Can science explain faith? Perhaps, but ‘explaining’ must not be misinterpreted as ‘explaining away’. In the debate between science and religion the debaters are often separated into those discussing how we exist and those discussing why. Sometimes the religious argument is described as plugging holes that science has not yet explained – a retreating ‘God of the gaps’, but this is reversible. There are gaps on both sides. We can too easily treat the discussion as ‘either/or’.
There is a move away from the ‘God of the gaps’ to an equally erroneous ‘science of the gaps’ such as the apparent counter to Big Bang Creation theology by multiverse theories which avoid a single creation moment by postulating an infinite supply of them; or the infinite-finite source of Hartle-Hawking space which does the same by making the creation moment unattainable. It is easy to point out that neither answer the ‘why is there something rather than nothing’ question, but nor does religion. Both skate round an unknown centre.
There is neither a God of the gaps nor a science of the gaps. They are two views of the same whole.

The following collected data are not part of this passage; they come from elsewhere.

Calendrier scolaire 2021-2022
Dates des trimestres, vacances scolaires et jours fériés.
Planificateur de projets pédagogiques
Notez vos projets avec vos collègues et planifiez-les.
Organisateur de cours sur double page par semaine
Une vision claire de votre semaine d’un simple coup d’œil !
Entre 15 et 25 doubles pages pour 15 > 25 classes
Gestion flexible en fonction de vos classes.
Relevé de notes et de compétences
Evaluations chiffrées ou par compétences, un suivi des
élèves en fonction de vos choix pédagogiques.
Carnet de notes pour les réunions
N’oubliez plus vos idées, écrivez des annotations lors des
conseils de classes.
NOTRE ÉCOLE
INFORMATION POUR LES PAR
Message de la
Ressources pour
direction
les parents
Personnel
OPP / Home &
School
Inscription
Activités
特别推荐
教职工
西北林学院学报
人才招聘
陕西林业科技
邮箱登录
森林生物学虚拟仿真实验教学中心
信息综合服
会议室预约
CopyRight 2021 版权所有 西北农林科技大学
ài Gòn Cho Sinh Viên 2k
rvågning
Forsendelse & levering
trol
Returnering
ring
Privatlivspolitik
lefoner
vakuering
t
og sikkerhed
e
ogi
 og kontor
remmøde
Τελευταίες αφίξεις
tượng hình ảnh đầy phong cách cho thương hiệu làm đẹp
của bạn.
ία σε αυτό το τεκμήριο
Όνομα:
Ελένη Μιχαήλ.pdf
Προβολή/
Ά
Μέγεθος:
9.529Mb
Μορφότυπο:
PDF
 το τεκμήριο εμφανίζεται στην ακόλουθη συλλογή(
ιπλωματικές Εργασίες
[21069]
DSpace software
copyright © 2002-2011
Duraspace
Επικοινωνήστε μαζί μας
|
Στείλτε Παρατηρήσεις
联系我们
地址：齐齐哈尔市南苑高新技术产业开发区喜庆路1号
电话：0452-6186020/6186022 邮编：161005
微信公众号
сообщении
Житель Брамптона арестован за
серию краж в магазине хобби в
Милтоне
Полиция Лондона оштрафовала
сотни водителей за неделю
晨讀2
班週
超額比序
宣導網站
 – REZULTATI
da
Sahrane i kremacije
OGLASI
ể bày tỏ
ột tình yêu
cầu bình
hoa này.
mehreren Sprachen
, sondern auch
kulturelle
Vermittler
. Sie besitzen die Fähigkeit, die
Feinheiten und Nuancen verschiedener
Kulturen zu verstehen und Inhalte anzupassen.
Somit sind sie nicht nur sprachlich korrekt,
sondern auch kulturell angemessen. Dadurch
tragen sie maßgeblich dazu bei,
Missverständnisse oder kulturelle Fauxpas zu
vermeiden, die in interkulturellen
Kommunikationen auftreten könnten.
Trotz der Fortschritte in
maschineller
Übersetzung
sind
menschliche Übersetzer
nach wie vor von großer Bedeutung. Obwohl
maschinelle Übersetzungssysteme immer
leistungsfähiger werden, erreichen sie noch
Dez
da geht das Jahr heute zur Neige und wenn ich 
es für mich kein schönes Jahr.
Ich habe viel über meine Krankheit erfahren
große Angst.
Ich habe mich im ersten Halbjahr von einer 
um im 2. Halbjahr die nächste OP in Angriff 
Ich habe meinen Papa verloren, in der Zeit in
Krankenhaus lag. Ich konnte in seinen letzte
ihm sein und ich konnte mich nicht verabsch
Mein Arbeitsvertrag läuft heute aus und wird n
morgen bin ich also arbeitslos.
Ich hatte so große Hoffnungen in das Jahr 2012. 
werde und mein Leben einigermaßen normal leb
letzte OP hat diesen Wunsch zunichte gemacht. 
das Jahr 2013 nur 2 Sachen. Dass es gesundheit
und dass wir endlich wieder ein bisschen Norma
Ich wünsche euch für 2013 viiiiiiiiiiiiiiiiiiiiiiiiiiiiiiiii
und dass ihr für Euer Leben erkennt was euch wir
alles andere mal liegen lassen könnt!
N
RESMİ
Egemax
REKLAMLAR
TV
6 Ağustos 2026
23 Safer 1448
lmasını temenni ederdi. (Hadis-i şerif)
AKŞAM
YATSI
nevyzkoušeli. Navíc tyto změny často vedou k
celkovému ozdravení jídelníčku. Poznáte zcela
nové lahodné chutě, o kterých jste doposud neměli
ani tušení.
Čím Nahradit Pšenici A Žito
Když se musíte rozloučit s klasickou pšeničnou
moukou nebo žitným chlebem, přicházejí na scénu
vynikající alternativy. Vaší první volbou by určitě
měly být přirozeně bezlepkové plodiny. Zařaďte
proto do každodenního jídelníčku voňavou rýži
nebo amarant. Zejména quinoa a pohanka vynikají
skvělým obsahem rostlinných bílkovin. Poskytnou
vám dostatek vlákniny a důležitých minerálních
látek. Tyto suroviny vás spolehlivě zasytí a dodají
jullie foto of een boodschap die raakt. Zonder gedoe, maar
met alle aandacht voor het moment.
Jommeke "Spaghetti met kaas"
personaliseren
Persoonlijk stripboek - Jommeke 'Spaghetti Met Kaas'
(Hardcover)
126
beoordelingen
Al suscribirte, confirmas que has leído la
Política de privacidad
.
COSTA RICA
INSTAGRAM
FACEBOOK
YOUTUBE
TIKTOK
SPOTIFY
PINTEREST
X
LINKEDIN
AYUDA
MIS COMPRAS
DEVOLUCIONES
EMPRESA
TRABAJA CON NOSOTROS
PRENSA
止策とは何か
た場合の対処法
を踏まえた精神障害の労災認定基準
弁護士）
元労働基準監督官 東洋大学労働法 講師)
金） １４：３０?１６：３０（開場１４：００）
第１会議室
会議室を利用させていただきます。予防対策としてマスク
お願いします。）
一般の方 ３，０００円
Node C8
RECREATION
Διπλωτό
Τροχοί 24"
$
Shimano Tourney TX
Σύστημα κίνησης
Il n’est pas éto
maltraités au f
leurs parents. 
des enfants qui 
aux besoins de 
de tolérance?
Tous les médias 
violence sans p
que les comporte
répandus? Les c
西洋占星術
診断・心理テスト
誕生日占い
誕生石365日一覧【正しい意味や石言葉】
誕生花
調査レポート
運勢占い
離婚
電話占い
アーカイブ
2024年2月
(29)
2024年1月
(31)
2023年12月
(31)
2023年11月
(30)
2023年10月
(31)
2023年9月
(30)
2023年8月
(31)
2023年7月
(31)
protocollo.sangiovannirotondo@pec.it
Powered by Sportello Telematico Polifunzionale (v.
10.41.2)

Even if we could remove the need for God it would not necessarily remove our desire for Him. Lovers do not need each other, they want each other. Richard Leonard touches on this in ‘What Are We Doing on Earth for Christ’s Sake?’, describing a friend struggling with some religious work or duty suddenly feeling the peace of knowing God did not need him but simply loved him. If he died or did not finish, someone else could do it. Although God loved him doing it He did not need him.
Removing the need does not remove the love or the lover.